Misoprostol (rectal) One systematic review added comparing rectal misoprostol versus oxytocin, oxytocin plus ergometrine, or carboprost injections. The review found no differences between rectal misoprostol versus oxytocin for maternal death, severe postpartum haemorrhage (at least 1000 mL), postpartum haemorrhage (at least 500 mL), manual removal of the placenta, or blood transfusions. One of the RCTs included in the review found that rectal misoprostol increased the use of additional uterotonics versus oxytocin. No differences were found for rectal misoprostol versus oxytocin plus ergometrine for postpartum haemorrhage (at least 500 mL), but the review found that rectal misoprostol increased the risk of severe postpartum haemorrhage (at least 1000 mL), the use of additional uterotonics, and blood transfusions, compared with oxytocin plus ergometrine.
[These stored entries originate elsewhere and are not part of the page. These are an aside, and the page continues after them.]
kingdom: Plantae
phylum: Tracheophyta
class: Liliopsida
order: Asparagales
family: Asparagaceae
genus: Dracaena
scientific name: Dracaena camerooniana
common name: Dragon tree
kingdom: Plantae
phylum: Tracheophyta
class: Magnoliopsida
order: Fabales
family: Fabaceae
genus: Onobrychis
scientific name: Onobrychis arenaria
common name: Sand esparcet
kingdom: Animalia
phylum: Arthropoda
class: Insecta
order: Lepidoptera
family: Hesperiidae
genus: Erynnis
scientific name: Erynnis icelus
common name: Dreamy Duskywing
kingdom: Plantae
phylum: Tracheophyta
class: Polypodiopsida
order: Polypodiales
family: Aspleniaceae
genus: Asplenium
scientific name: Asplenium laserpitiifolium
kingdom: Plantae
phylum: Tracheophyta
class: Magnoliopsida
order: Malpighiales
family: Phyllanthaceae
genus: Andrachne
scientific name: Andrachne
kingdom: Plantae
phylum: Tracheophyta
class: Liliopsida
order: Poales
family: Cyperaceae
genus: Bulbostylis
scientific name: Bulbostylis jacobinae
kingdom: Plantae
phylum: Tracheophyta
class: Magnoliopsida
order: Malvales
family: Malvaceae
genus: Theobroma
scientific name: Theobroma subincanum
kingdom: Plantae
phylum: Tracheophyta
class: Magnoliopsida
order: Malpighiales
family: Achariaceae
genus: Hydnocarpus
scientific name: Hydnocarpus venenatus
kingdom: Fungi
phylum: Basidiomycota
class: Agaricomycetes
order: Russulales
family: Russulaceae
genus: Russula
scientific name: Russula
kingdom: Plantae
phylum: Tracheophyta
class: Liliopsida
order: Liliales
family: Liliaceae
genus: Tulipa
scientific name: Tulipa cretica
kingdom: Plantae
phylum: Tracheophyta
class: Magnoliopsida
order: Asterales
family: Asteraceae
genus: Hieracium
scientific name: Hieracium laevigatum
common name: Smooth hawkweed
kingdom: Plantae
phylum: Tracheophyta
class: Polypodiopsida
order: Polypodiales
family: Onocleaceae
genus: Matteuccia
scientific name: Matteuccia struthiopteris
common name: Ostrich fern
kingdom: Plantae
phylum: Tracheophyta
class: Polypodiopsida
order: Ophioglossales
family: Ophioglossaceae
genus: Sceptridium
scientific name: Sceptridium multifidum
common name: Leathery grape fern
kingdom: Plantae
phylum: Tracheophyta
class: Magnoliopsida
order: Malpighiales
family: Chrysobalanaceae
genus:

The review found no differences between rectal misoprostol versus carboprost injection for postpartum haemorrhage (at least 500 mL), but found that rectal misoprostol increased the use of additional uterotonics. The review also reported that rectal misoprostol increased the risk of shivering and fever. Categoristion unchanged (Likely to be ineffective or harmful).

2008; 2008: 1410.
Published online 2008 December 15.

Misoprostol (vaginal)

Summary

MORBIDITY Compared with placebo/no intervention: We don't know whether vaginal misoprostol is more effective at reducing blood loss (very low-quality evidence) .

Benefits

Vaginal misoprostol versus placebo/no intervention:

One RCT (100 women delivering after 32 weeks' gestation) compared misoprostol 400 micrograms administered vaginally versus placebo. It found no significant difference in estimated blood loss (206 mL with vaginal misoprostolv 171 mL with placebo), haemoglobin at 24 hours postpartum (11.1 g/dL v 11.6 g/dL), or change in haemoglobin (1 g/dL v 1 g/dL). The study was a three-way comparison of rectal and vaginal misoprostol with placebo, and separate statistical comparisons were not performed.

Harms

Vaginal misoprostol versus placebo/no intervention:

In the single RCT, “side-effects were not asked about directly, but none were reported”.

Comment

Clinical guide:

Misoprostol has been studied with great excitement because it is inexpensive, easily administered, and does not require strict refrigeration, potentially making it ideal for low-resource settings. Limited evidence is available regarding vaginally administered misoprostol. The single available study showed no difference from placebo.